69. Method #4: -Using Hot Air (Hazardous)
Tank should first be blanketed in order to minimize heat required (loss)
Procedure:-
Volume of Hot Air Required
Area of Base (m2) 2.8 5.6 11.6 14.0
Volume of Air (m3/min) 28 56 114 140
_______________________________________________________________
i.e → Volume Required (m3/min) = 10 (Area of tank base m3)
___________________________________________________________
- Clean dry hot air is blown through air opening at
base of tank, over coils exiting at top.
- Temperature of inlet and outlet streams noted
(Temperature of inlet should be ≃ 100oC)
Note: Fire hazard as flash point for transformer oil is 145oC.
70. Variation of winding (R & p.f.) with drying time (t)
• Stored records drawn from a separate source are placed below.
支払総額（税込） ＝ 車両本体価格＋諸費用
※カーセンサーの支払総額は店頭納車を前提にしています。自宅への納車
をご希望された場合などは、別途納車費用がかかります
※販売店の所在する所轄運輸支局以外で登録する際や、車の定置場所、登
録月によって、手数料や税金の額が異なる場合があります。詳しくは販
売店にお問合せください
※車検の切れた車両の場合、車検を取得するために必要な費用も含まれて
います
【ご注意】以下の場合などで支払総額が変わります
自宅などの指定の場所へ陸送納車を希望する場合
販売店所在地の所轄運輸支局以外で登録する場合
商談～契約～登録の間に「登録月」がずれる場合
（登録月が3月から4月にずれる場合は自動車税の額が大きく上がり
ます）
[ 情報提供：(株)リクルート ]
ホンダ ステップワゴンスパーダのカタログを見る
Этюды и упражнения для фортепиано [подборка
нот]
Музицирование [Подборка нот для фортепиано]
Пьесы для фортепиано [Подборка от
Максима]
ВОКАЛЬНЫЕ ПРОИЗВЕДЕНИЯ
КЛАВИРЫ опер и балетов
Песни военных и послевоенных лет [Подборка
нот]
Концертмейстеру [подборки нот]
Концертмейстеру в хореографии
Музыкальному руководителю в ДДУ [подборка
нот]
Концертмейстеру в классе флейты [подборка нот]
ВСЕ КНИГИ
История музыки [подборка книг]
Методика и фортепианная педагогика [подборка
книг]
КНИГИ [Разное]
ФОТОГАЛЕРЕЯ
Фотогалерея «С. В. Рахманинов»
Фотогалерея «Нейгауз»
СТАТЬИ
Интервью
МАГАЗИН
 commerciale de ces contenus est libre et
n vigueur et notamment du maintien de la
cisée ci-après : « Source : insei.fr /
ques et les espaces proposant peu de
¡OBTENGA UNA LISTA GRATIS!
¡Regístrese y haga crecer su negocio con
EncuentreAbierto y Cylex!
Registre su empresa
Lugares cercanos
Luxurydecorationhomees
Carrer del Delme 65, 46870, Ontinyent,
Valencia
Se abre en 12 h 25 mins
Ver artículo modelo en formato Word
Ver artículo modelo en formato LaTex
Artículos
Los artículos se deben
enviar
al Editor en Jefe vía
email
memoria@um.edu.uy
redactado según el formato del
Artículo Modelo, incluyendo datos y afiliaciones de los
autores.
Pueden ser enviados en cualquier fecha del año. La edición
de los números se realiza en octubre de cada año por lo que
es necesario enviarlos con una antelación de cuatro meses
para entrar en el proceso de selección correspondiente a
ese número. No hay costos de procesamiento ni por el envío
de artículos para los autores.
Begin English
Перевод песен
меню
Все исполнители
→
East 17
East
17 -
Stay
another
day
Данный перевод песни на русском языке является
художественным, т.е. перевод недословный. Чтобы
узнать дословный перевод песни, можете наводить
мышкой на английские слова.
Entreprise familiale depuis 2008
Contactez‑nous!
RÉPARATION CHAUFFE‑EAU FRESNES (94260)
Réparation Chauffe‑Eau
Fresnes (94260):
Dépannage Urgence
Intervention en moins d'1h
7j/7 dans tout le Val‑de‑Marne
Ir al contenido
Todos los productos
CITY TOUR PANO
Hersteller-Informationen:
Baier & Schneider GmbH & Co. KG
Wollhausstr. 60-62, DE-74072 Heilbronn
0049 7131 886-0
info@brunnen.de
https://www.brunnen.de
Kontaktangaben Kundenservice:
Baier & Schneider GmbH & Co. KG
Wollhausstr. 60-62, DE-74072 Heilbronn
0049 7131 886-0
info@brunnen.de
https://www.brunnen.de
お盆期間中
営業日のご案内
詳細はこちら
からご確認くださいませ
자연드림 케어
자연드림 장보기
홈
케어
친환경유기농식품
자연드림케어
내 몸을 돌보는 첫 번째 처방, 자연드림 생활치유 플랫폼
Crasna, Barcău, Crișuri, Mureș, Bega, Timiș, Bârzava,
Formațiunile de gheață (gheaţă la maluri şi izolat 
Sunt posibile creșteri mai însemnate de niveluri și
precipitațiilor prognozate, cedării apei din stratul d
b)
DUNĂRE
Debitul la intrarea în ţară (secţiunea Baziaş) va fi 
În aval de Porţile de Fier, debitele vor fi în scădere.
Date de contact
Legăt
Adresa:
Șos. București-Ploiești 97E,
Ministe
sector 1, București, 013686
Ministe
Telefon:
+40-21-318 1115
N.B.: As soon as the transformer is considered dry, it should
be immediately filled with oil to cover the core and
windings
71. Vacuum Treatment prior to oil filling
Principal function of vacuum treatment is to remove trapped
air/moisture from the insulation so that the insulation can achieve
full dielectric strength.
For V ≤ 345 kv → Vacuum used ≈ 5mmHg
V > 345 kv → Vacuum used ≃ 1mmHg
Vacuum should be held for 4 hours or more as per manufacturers
instruction.
72. PRE-ENERGIZATION TESTING:-
- Insulation resistance tests (megger)
- Power factor test → windings, bushings
- Ratio test
- Operation of attached auxiliary parts and sensors
- Dielectric strength, power factor of oil
- O2 content and total combustible gas content of
Nitrogen Gas Cushion
After energizing, the transformer should “soak” unloaded for 8 hours.
73. TESTING (BS 171)
Routine Test → All transformers are subjected to these:
- Voltage Ratio and polarity
- Winding resistance
- Impedance voltage, s/c impedance and load test
- Dielectric tests
- No-load losses
- On-load tap changer where installed.
74. TYPE TESTS
Test made on one transformer is representative of all.
- Temperature-rise test
- Lightning Impulse test
75. SPECIAL TESTS
As agreed between vendor and purchaser
- Dielectric test
- Zero sequence Impedance (3-phase t/f only)
- s/c test
- Acoustic sound level
- Magnetizing on no load
- Power taken by auxiliaries ( fans, pumps etc.)